- Directed by: Ashok Pati
- Written by: Ranjit Pattnaik
- Screenplay by: Ashok Pati
- Produced by: Tarang Cine Productions
- Starring: Babushaan Mohanty Buddhaditya Mohanty Mihir Das Bhoomika Dash
- Cinematography: Sitanshu Mahapatra
- Edited by: Sukumar Mani
- Music by: Abhijit Majumdar
- Release date: 16 October 2018 (Odisha);
- Running time: 157 min
- Country: India
- Language: Odia

= Sriman Surdas =

2018 film by Ashok Pati

Sriman Surdas is a 2018 Indian Odia language action comedy film directed by Ashok Pati and Produced under banner Tarang Cine Productions. It is a remake of the 2017 Telugu film Andhhagadu.

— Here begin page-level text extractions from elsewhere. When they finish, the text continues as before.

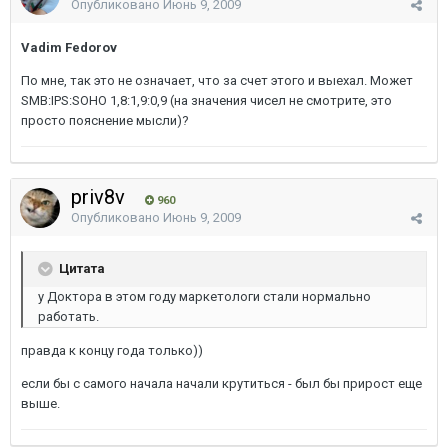
Опубликовано
Июнь 9, 2009
Vadim Fedorov
По мне, так это не означает, что за счет этого и выехал. Может
SMB:IPS:SOHO 1,8:1,9:0,9 (на значения чисел не смотрите, это
просто пояснение мысли)?
priv8v
960
Опубликовано
Июнь 9, 2009
Цитата
у Доктора в этом году маркетологи стали нормально
работать.
правда к концу года только))
если бы с самого начала начали крутиться - был бы прирост еще
выше.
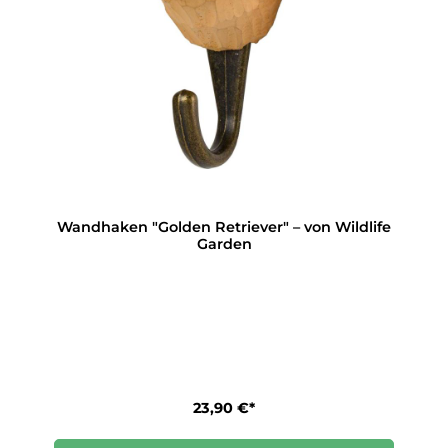
Wandhaken "Golden Retriever" – von Wildlife
Garden
23,90 €*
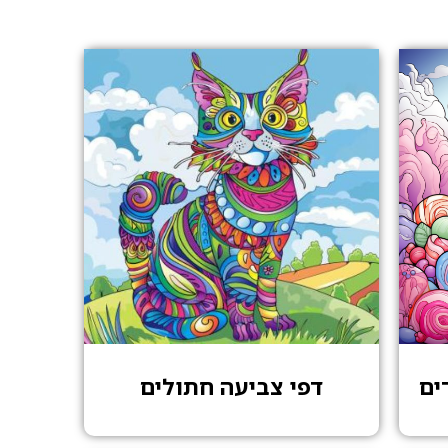
ים
דפי צביעה חתולים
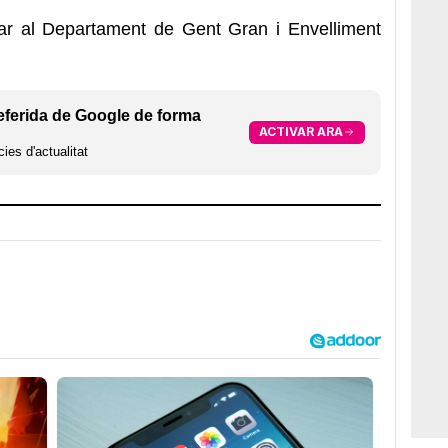
ar al Departament de Gent Gran i Envelliment
eferida de Google de forma
ACTIVAR ARA
ies d'actualitat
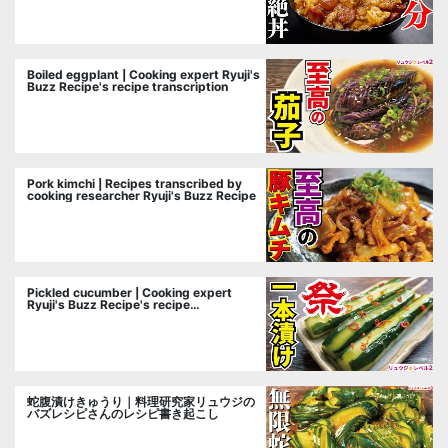
Boiled eggplant | Cooking expert Ryuji's
Buzz Recipe's recipe transcription
Pork kimchi | Recipes transcribed by
cooking researcher Ryuji's Buzz Recipe
Pickled cucumber | Cooking expert
Ryuji's Buzz Recipe's recipe
transcription
蛇腹漬けきゅうり｜料理研究家リュウジの
バズレシピさんのレシピ書き起こし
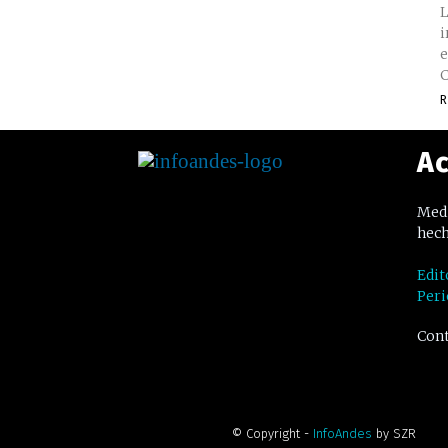
L
i
e
C
R
Ac
Medi
hech
Edit
Peri
Cont
© Copyright -
InfoAndes
by SZR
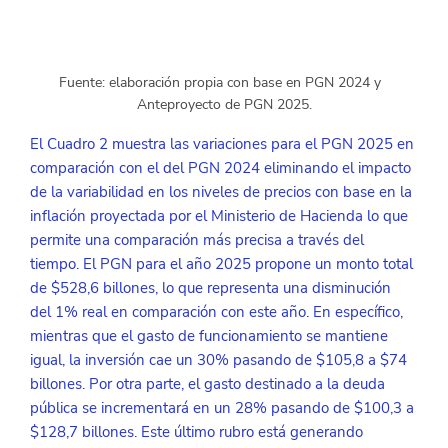
Fuente: elaboración propia con base en PGN 2024 y  
Anteproyecto de PGN 2025.
El Cuadro 2 muestra las variaciones para el PGN 2025 en 
comparación con el del PGN 2024 eliminando el impacto 
de la variabilidad en los niveles de precios con base en la 
inflación proyectada por el Ministerio de Hacienda lo que 
permite una comparación más precisa a través del 
tiempo. El PGN para el año 2025 propone un monto total 
de $528,6 billones, lo que representa una disminución 
del 1% real en comparación con este año. En específico, 
mientras que el gasto de funcionamiento se mantiene 
igual, la inversión cae un 30% pasando de $105,8 a $74 
billones. Por otra parte, el gasto destinado a la deuda 
pública se incrementará en un 28% pasando de $100,3 a 
$128,7 billones. Este último rubro está generando 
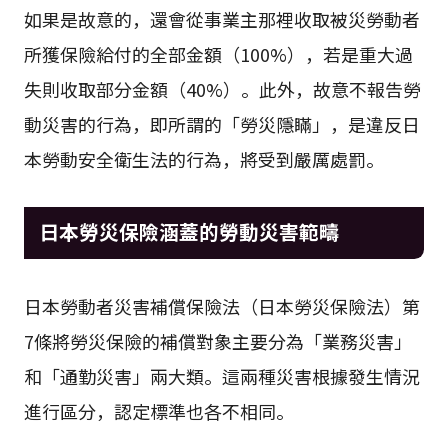
如果是故意的，還會從事業主那裡收取被災勞動者
所獲保險給付的全部金額（100%），若是重大過
失則收取部分金額（40%）。此外，故意不報告勞
動災害的行為，即所謂的「勞災隱瞞」，是違反日
本勞動安全衛生法的行為，將受到嚴厲處罰。
日本勞災保險涵蓋的勞動災害範疇
日本勞動者災害補償保險法（日本勞災保險法）第
7條將勞災保險的補償對象主要分為「業務災害」
和「通勤災害」兩大類。這兩種災害根據發生情況
進行區分，認定標準也各不相同。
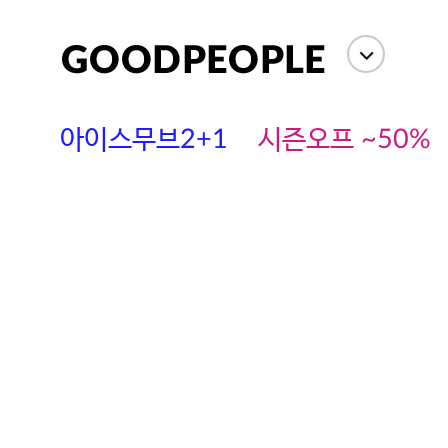
아이스무브2+1
시즌오프 ~50%
에스까다
스딘
츄츄안나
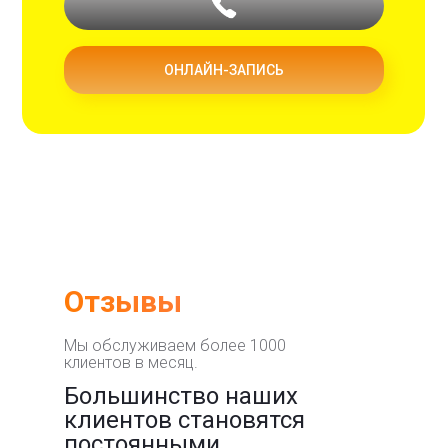
ОНЛАЙН-ЗАПИСЬ
Отзывы
Мы обслуживаем более 1000
клиентов в месяц.
Большинство наших
клиентов становятся
постоянными.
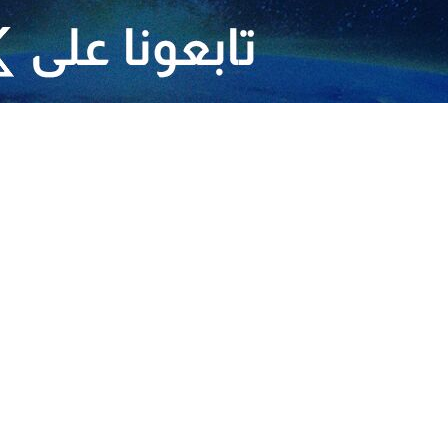
سلمية التي كانت قد انطلقت خلال الأيام الأخيرة في بعض المدن الإيرانية، س
أعمال شغب وغوغاء.
راني، في جميع أنحاء البلاد اليوم الاثنين إلى الشوارع للتصدي بحزم لهؤلاء 
يرة وللتعبير عن دعمهم للامن الوطني بوجه مؤامرات القوى الأجنبية.
 صباح اليوم، في الساحات الشهيرة بمختلف المحافظات، شمالا وجنوبا وشرقا 
الجنوبية وسيستان وبلوشستان وبندر عباس وكردستان ومركزي وكاشان وجزيرة
من خلال حضوره الحماسي في هذه الوقفات والمسيرات، مرة أخرى بأنه يرصد و
 جانب قضيته السامية ولن يتخلى عنها اطلاقا.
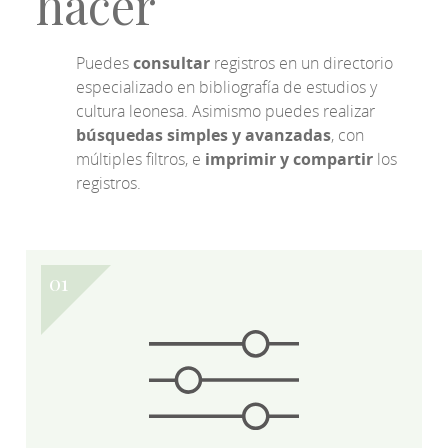
hacer
Puedes
consultar
registros en un directorio
especializado en bibliografía de estudios y
cultura leonesa. Asimismo puedes realizar
búsquedas simples y avanzadas
, con
múltiples filtros, e
imprimir y compartir
los
registros.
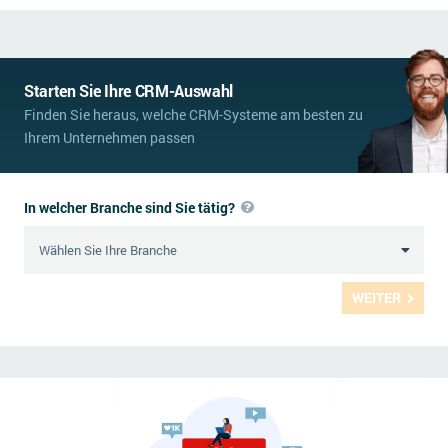
Starten Sie Ihre CRM-Auswahl
Finden Sie heraus, welche CRM-Systeme am besten zu
Ihrem Unternehmen passen
In welcher Branche sind Sie tätig?
WEITER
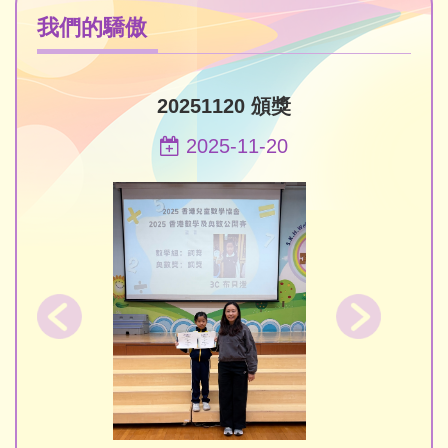
我們的驕傲
20251120 頒獎
2025-11-20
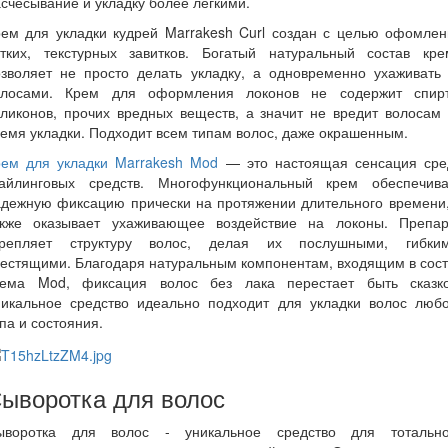
счесывание и укладку более легкими.
рем для укладки кудрей Marrakesh Curl создан с целью офомлен
етких, текстурных завитков. Богатый натуральный состав кре
озволяет не просто делать укладку, а одновременно ухаживать 
олосами. Крем для оформления локонов не содержит спирт
ликонов, прочих вредных веществ, а значит не вредит волосам
емя укладки. Подходит всем типам волос, даже окрашенным.
рем для укладки Marrakesh Mod
— это настоящая сенсация сре
тайлинговых средств. Многофункциональный крем обеспечива
адежную фиксацию прически на протяжении длительного времени,
акже оказывает ухаживающее воздействие на локоны. Препар
крепляет структуру волос, делая их послушными, гибким
естящими. Благодаря натуральным компонентам, входящим в сос
рема Mod, фиксация волос без лака перестает быть сказко
никальное средство идеально подходит для укладки волос любо
па и состояния.
ыворотка для волос
ыворотка для волос - уникальное средство для тотально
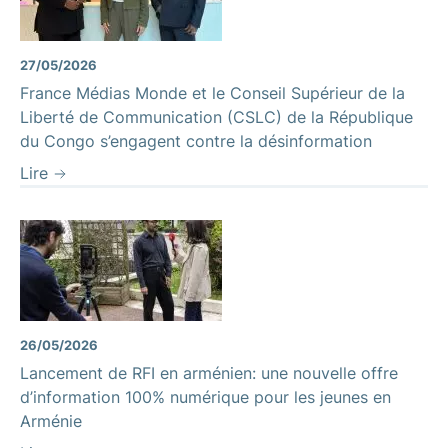
27/05/2026
France Médias Monde et le Conseil Supérieur de la
Liberté de Communication (CSLC) de la République
du Congo s’engagent contre la désinformation
Lire
26/05/2026
Lancement de RFI en arménien: une nouvelle offre
d’information 100% numérique pour les jeunes en
Arménie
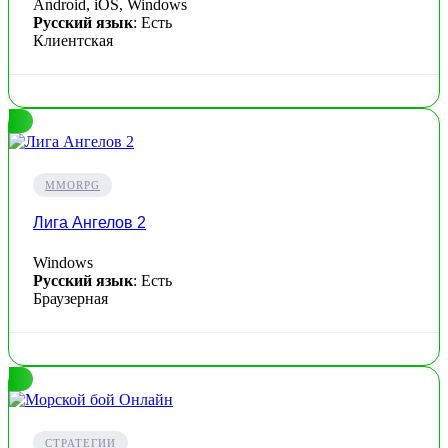
Android, iOS, Windows
Русский язык
: Есть
Клиентская
MMORPG
Лига Ангелов 2
Windows
Русский язык
: Есть
Браузерная
СТРАТЕГИИ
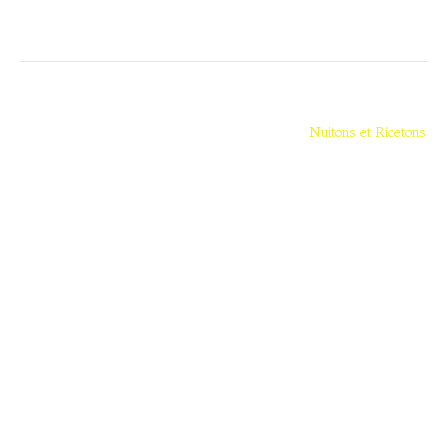
Navigation
de
Nuitons et Ricetons
l’article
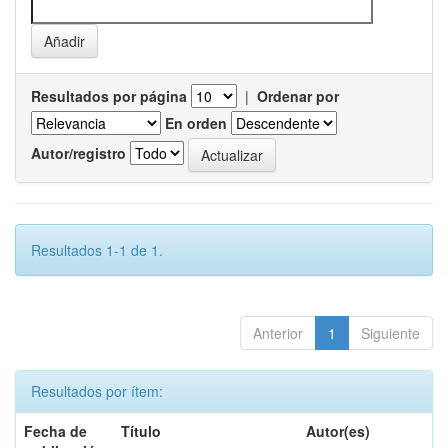
Resultados por página
|
Ordenar por
En orden
Autor/registro
Resultados 1-1 de 1.
Anterior
1
Siguiente
Resultados por ítem:
Fecha de
Título
Autor(es)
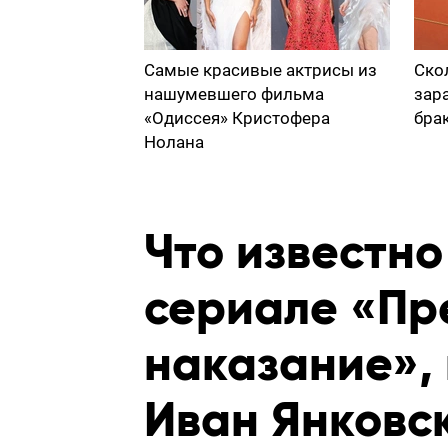
Самые красивые актрисы из
Ско
нашумевшего фильма
зар
«Одиссея» Кристофера
бра
Нолана
Что известн
сериале «Пр
наказание», 
Иван Янковс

Babushaan and Bhoomika Dash played lead roles in the film.

== Cast ==
- Babushan as Sriman Surdas
- Buddhaditya Mohanty
- Mihir Das
- Bhoomika Dash
- Salil Mitra
- Bobby Mishra

==Production==
Actress Bhoomika Dash was roped to play lead role opposite actor Babushan. Veteran actor Mihir Das was seen in a negative role in the movie.

== Soundtrack ==

The music of this film is composed by Abhijit Majumdar and released on 24 September 2018.

Original Tracklist
| No. | Title | Singer(s) | Length |
|---|---|---|---|
| 1. | "Chipudi Delu Dilta" | Humane Sagar | 03.18 |
| 2. | "Pal Pal Chahen" | Swayam Padhi, Rajnandini | 05:11 |
| 3. | "Sriman Surdas" | Satyajeet Pradhan | 04:26 |
| 4. | "Jeans Wali Sathire Accident" | Pamela Jain, Tarique Aziz | 04:05 |
| 5. | "Khuda Kasam" | Swayam Padhi, Antara Chakrabarty | 05:07 |
| 6. | "Dusshera ru milijau Balma" | Kaushik | 03:49 |
| 7. | "Jibana Emiti Bajitae" | Karunakar, Lipsa, Sayini | 01:48 |
| Total length: |  |  | 26.64 |

== Release ==
Sriman Surdas hit theatre on 16 October 2018 during Durga Puja.